A eleição, marcada para abril, poderá ocupar um papel fundamental no desenvolvimento dos acontecimentos. Se uma hipótese insurrecional não é a mais provável para o curto prazo — e todos concordam com isso –, então a eleição pode acabar ganhando uma importância ainda maior. O povo pode querer buscar, nela, punir os velhos políticos e partidos. E isso parece ser de fato o que está ocorrendo. Nas pesquisas de opinião, os partidos da esquerda ganham mais e mais apoio enquanto os velhos partidos vêem que o risco de desaparecerem é real. E é também por isso que, até agora, a Troika considera os tecnocratas mais confiáveis e eficientes. A esquerda pulverizada na eleição talvez possa estar perdendo uma oportunidade única. O tempo não voltará atrás. Uma esquerda desunida, hesitante em apresentar-se como pólo único, e que não se proponha, mesmo como hipótese remota, a ser no governo a expressão das ruas, pode acabar traindo a confiança popular.
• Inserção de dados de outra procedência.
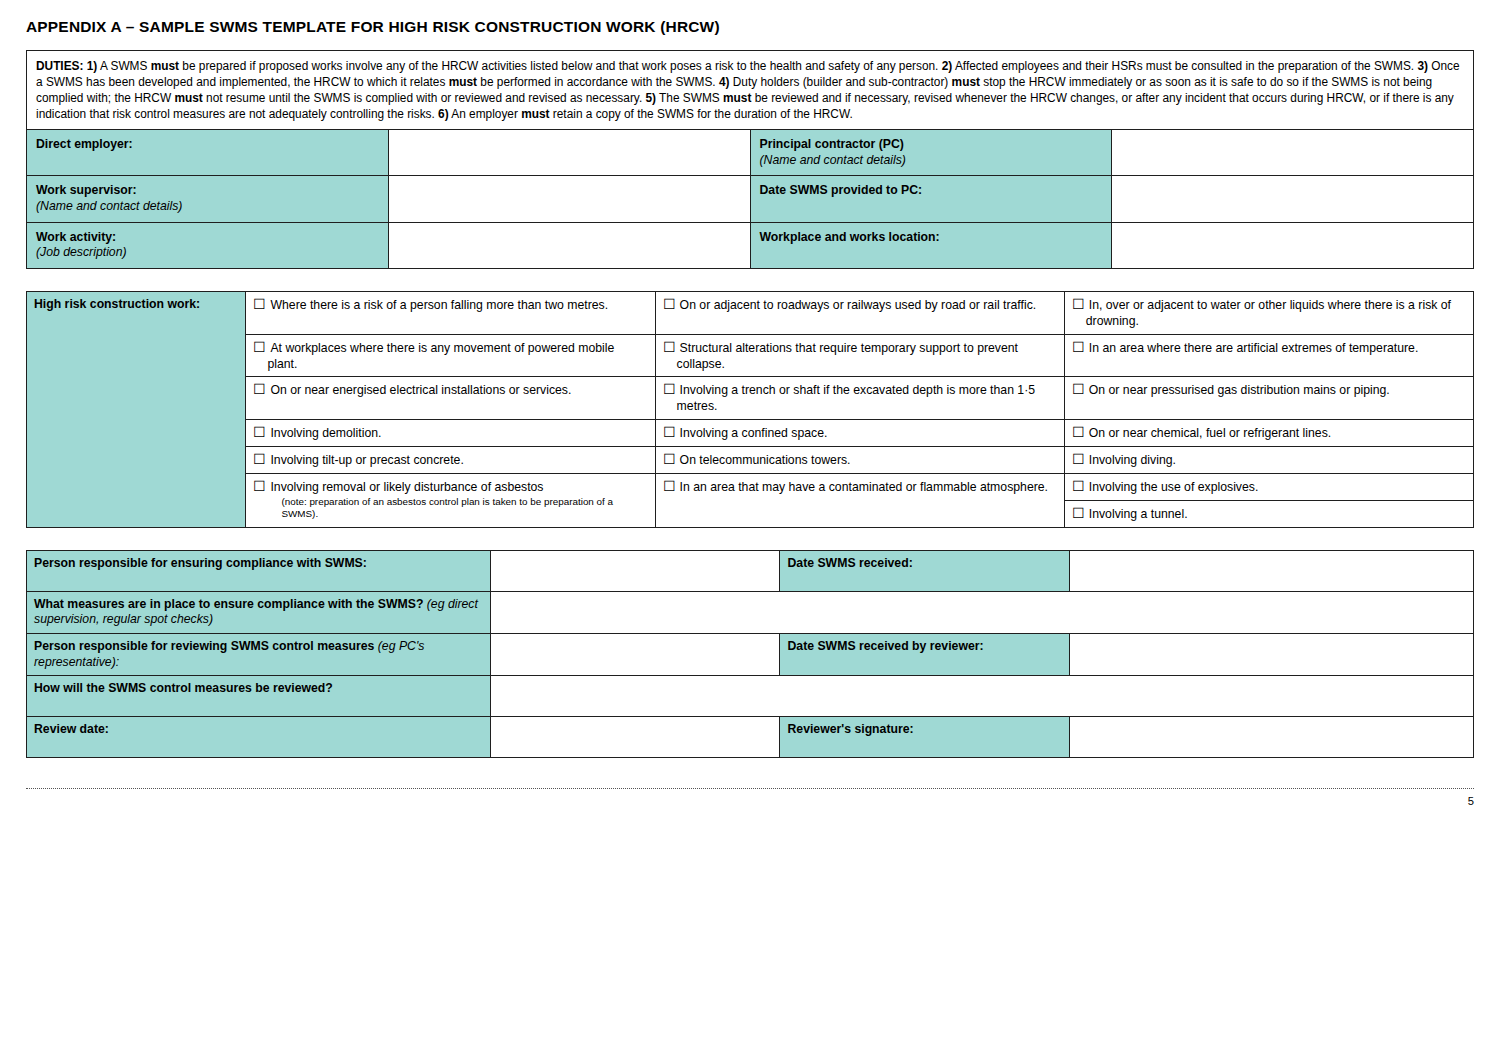Appendix A – Sample SWMS template for high risk construction work (HRCW)
| DUTIES: 1) A SWMS must be prepared if proposed works involve any of the HRCW activities listed below and that work poses a risk to the health and safety of any person. 2) Affected employees and their HSRs must be consulted in the preparation of the SWMS. 3) Once a SWMS has been developed and implemented, the HRCW to which it relates must be performed in accordance with the SWMS. 4) Duty holders (builder and sub-contractor) must stop the HRCW immediately or as soon as it is safe to do so if the SWMS is not being complied with; the HRCW must not resume until the SWMS is complied with or reviewed and revised as necessary. 5) The SWMS must be reviewed and if necessary, revised whenever the HRCW changes, or after any incident that occurs during HRCW, or if there is any indication that risk control measures are not adequately controlling the risks. 6) An employer must retain a copy of the SWMS for the duration of the HRCW. |
| Direct employer: | | Principal contractor (PC) (Name and contact details) | |
| Work supervisor: (Name and contact details) | | Date SWMS provided to PC: | |
| Work activity: (Job description) | | Workplace and works location: | |
| High risk construction work: | Where there is a risk of a person falling more than two metres. | On or adjacent to roadways or railways used by road or rail traffic. | In, over or adjacent to water or other liquids where there is a risk of drowning. |
| At workplaces where there is any movement of powered mobile plant. | Structural alterations that require temporary support to prevent collapse. | In an area where there are artificial extremes of temperature. |
| On or near energised electrical installations or services. | Involving a trench or shaft if the excavated depth is more than 1·5 metres. | On or near pressurised gas distribution mains or piping. |
| Involving demolition. | Involving a confined space. | On or near chemical, fuel or refrigerant lines. |
| Involving tilt-up or precast concrete. | On telecommunications towers. | Involving diving. |
| Involving removal or likely disturbance of asbestos (note: preparation of an asbestos control plan is taken to be preparation of a SWMS). | In an area that may have a contaminated or flammable atmosphere. | Involving the use of explosives. |
| Involving a tunnel. |
| Person responsible for ensuring compliance with SWMS: | | Date SWMS received: | |
| What measures are in place to ensure compliance with the SWMS? (eg direct supervision, regular spot checks) | |
| Person responsible for reviewing SWMS control measures (eg PC's representative): | | Date SWMS received by reviewer: | |
| How will the SWMS control measures be reviewed? | |
| Review date: | | Reviewer's signature: | |
5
É claro que um hipotético governo eleito da esquerda não seria socialista. Não é este o debate. Aliás, talvez nem mesmo fosse capaz, por si só, de romper com os planos de austeridade. Somente as urnas não seriam suficientes para isso. Outras lutas e rupturas teriam de vir na seqüência, nessa conjuntura, para realizar mesmo as demandas mínimas. Um governo da esquerda eleito em abril sofreria uma série de pressōes e abriria conflitos de outro tipo. Mas ganhar ou perder por conta das suas possibilidades, da luta real e sua correlação de forças é muito diferente do que simplesmente perder pela hesitação. Esta parece ser a grande disjuntiva que a eleição abrirá para a esquerda. Frustar os desejos de transformação nela depositados pelo povo pode trazer como consequência a vitória do desespero e um giro conservador. Por tudo isso, a questão da unidade não parece, nem de longe, ser um tema menor. Estará a esquerda grega, em seu conjunto, à altura da tarefa histórica que se lhe apresenta? As cartas estão na mesa.

Temporárias conclusōes

A ida do Juntos! à Grécia significou muito. Fomos capazes de acompanhar in loco, por alguns dias, os acontecimentos no país que, talvez possamos dizer, seja nos últimos tempos o centro da luta de classes mundial. Pudemos não somente aprender e refletir a seu respeito, como também estreitar laços com diversas organizaçōes da juventude e dos trabalhadores. Não voltaremos da mesma forma como viemos. Traremos algumas experiências que serão estímulos para nossos debates e lutas.

Sabemos que a estabilidade política e econômica do Brasil está assentada em bases frágeis e que o “novo Brasil” que querem tratar de nos vender não corresponde à realidade. Ainda que à primeira vista, baseados no que nos dizem a mídia e os porta-vozes do estado de coisas daqui e daí, haja muita diferenças entre Brasil e Grécia hoje, poderíamos dizer que temos muito de Grécia. Do modelo baseado em endividamento do Estado e das famílias, à organização de mega-eventos como a Olimpíada que em ambos os países representa mais dívidas e repasse de bilhōes do dinheiro público para grandes corporaçōes, há muito em comum entre nós. Em pouco tempo, talvez estejamos enfrentando problemas bastante semelhantes aos deles.

É claro que as reflexōes produzidas aqui nesse período também têm muito do que formulamos e discutimos. Testá-las, avaliá-las e reformulá-las é parte de um ir e vir infinito. Não saímos com muitas certezas claras sobre como se desenvolverá a luta na Grécia. Aliás, o que esta viagem permitiu ter claro é que o tempo das certezas, no qual fomos criados, definitivamente terminou. Esperando a hora de embarcar, olho agora pelos vidros do aeroporto de Munique e não consigo ver nada além de muita neblina.

* Thiago Aguiar é militante do Juntos! SP e diretor da UNE pela Oposição de Esquerda. Ele esteve na Grécia acompanhando a situação de luta no país e representando o Juntos!